The Webbers made no objection to inadequate findings by the district court. When no objection is made to a district court's inadequate findings of fact or conclusions of law, an appellate court can presume the district court found all facts necessary to support its judgment. See O'Brien v. Leegin Creative Leather Products, Inc., 294 Kan. 318, 361, 277 P.3d 1062 (2012).
Also, the stipulations do not disclose that Webber had proffered cash payments for the second half of 2011 and the 2 additional years on the lease. Such conduct is inconsistent with his position.
All of this evidence is insufficient to vary the terms of a written lease. The contracting parties obviously knew how to make a written contract and did not extend it in writing. We find no error here.
For the first time on appeal, the Webbers argue the oral extension should be enforced because the Webbers' detrimental reliance was foreseeable and reasonable. The Webbers claim they should be granted relief under either a theory of promissory estoppel or equitable estoppel.
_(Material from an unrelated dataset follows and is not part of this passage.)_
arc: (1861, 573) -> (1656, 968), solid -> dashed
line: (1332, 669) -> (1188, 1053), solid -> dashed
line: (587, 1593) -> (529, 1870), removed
Generally, issues not raised before the district court cannot be raised on appeal. Wolfe Electric, Inc. v. Duckworth, 293 Kan. 375, 403, 266 P.3d 516 (2011). There are several exceptions to the general rule that a new legal theory may not be asserted for the first time on appeal, including the following: (1) The newly asserted theory involves only a question of law arising on proved or admitted facts and is finally determinative of the case; (2) consideration of the theory is necessary to serve the ends of justice or to prevent a denial of fundamental rights; and (3) the judgment of the district court may be upheld on appeal despite its reliance on the wrong ground or having assigned a wrong reason for its decision. In re Estate of Broderick, 286 Kan. 1071, 1082, 191 P.3d 284 (2008), cert. denied 555 U.S. 778 (2009). Supreme Court Rule 6.02(a)(5) (2014 Kan. Ct. R. Annot. 40) requires an appellant to explain why an issue that was not raised below should be considered for the first time on appeal. Litigants who fail to comply with this rule risk a ruling that the issue is improperly briefed and will be deemed waived or abandoned. State v. Williams, 298 Kan. 1075, 1085, 319 P.3d 528 (2014).
The Webbers failed to comply with Rule 6.02. The Webbers assert the theories of promissory estoppel and equitable estoppel without arguing an exception to the rule applies. These issues are not properly before this court, and we will not consider them.
The remaining issues raised by the Webbers are moot in light of our reversal of the district court's judgment about the wheat crop and our affirming its conclusion that the lease ended.
The judgment of the district court awarding the wheat crop harvested by the Webbers in 2012 to Wanda Meairs and Mitchell Watson, as Trustee of the Joy Ann Watson Trust, is reversed.
Affirmed in part and reversed in part.